WHAT THE TASK REQUIRES »
Restate all data exactly. No images.

INFORMATION GIVEN »

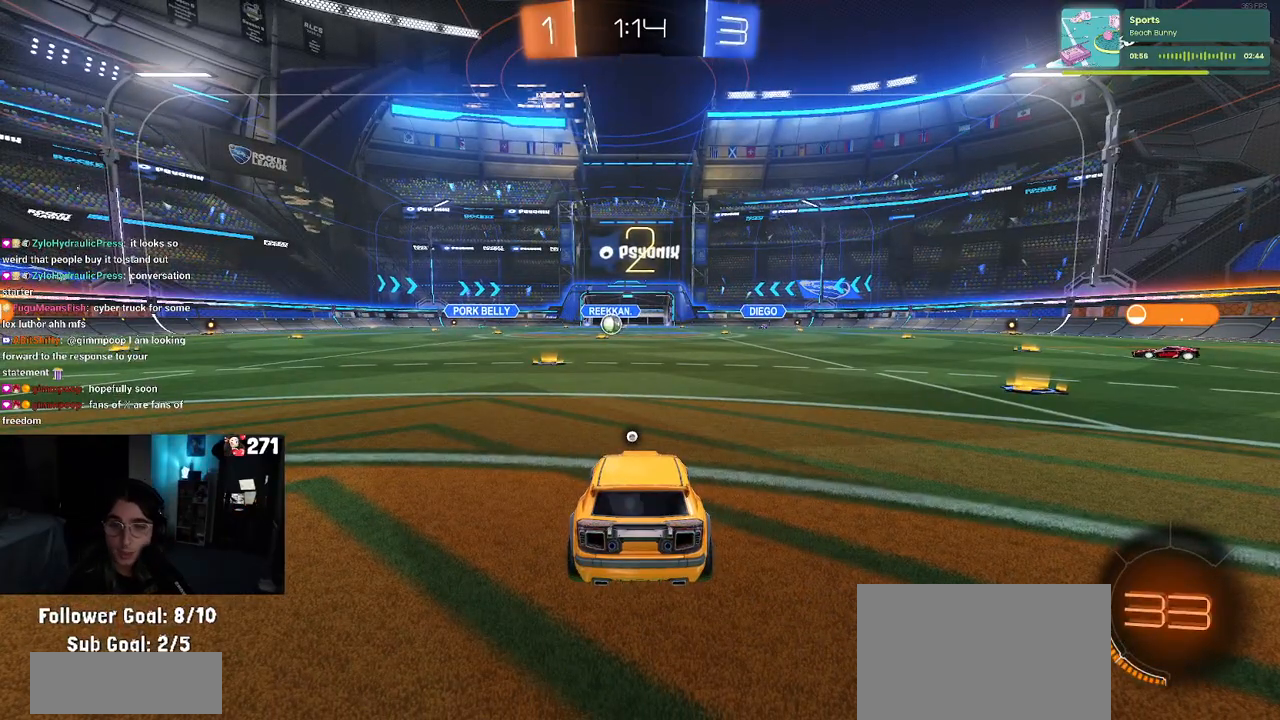
{"buttons": ["R2"], "left_stick": "center", "right_stick": "center", "events": []}
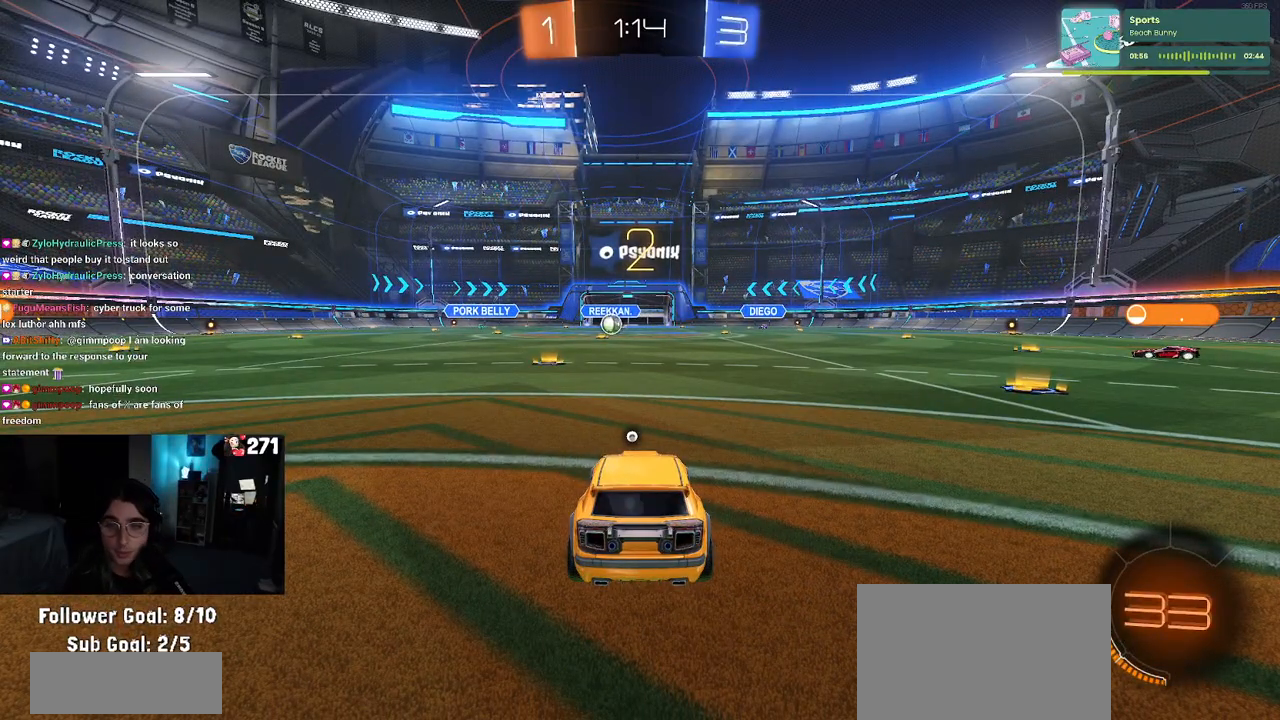
{"buttons": ["R2"], "left_stick": "center", "right_stick": "center", "events": []}
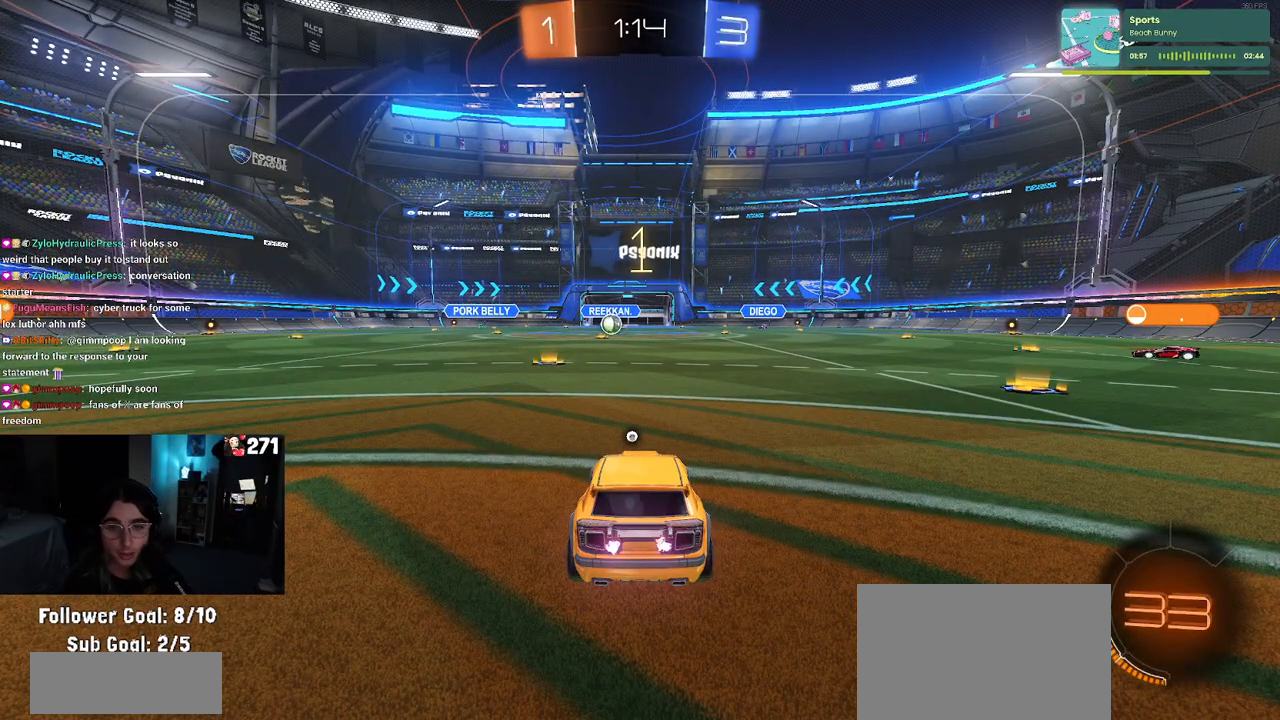
{"buttons": ["R2"], "left_stick": "center", "right_stick": "center", "events": []}
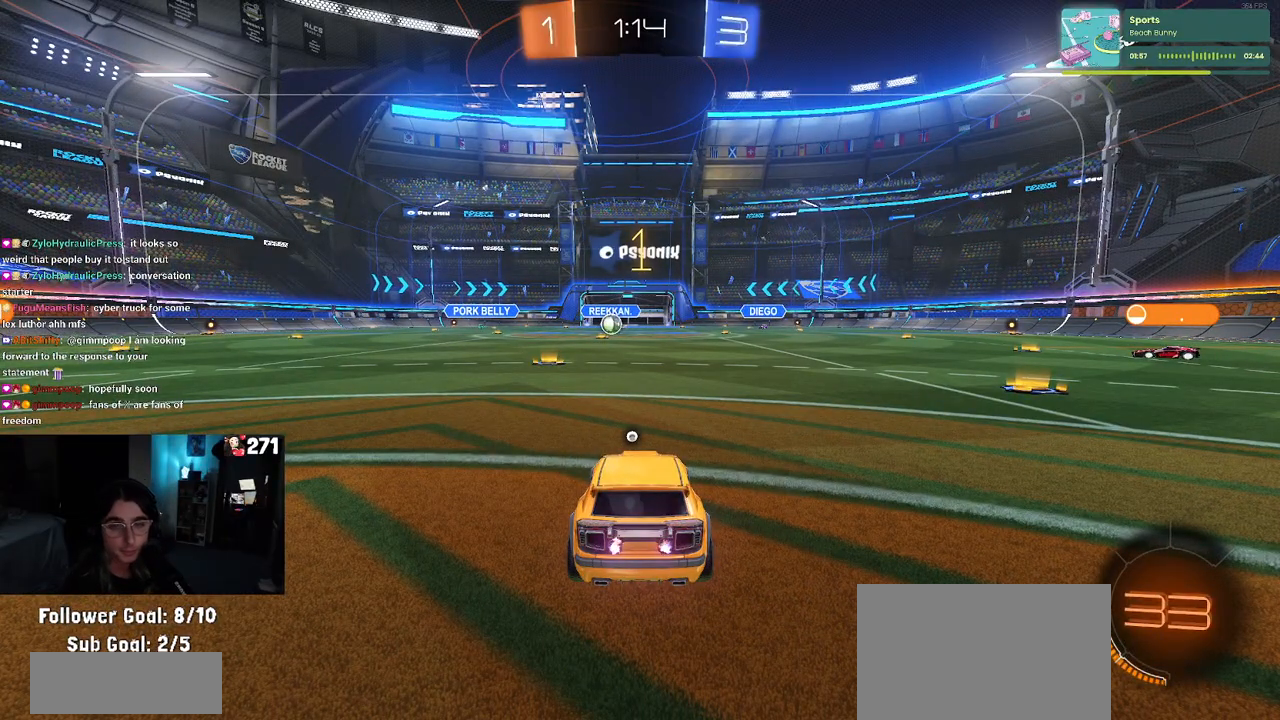
{"buttons": ["R2"], "left_stick": "center", "right_stick": "center", "events": [[233, "left_stick", "left"], [417, "left_stick", "center"]]}
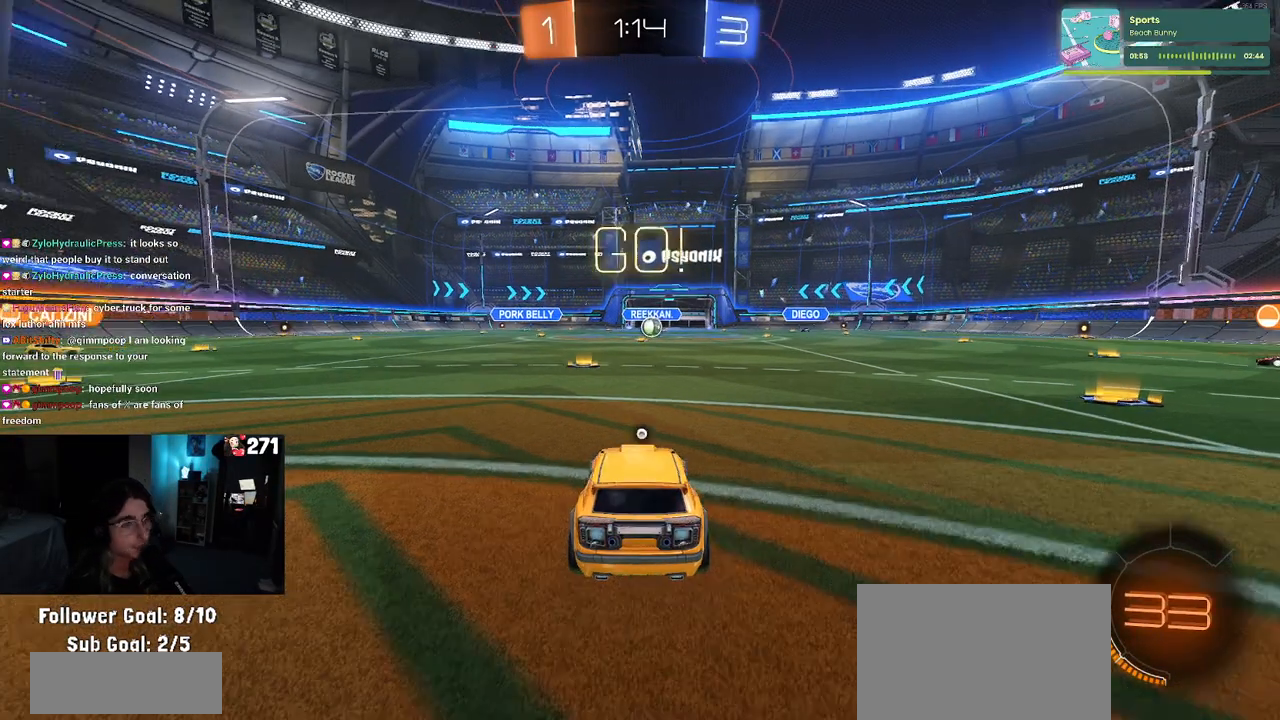
{"buttons": ["CROSS", "R2"], "left_stick": "up-left", "right_stick": "center", "events": [[183, "left_stick", "right"], [333, "CROSS", "down"], [367, "left_stick", "up"], [417, "CROSS", "up"], [433, "left_stick", "up-left"], [483, "CROSS", "down"]]}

RESPONSE TO THIS EXERCISE »
{"buttons": ["R2"], "left_stick": "center", "right_stick": "center", "events": []}
{"buttons": ["R2"], "left_stick": "center", "right_stick": "center", "events": []}
{"buttons": ["R2"], "left_stick": "center", "right_stick": "center", "events": []}
{"buttons": ["R2"], "left_stick": "center", "right_stick": "center", "events": [[233, "left_stick", "left"], [417, "left_stick", "center"]]}
{"buttons": ["CROSS", "R2"], "left_stick": "up-left", "right_stick": "center", "events": [[183, "left_stick", "right"], [333, "CROSS", "down"], [367, "left_stick", "up"], [417, "CROSS", "up"], [433, "left_stick", "up-left"], [483, "CROSS", "down"]]}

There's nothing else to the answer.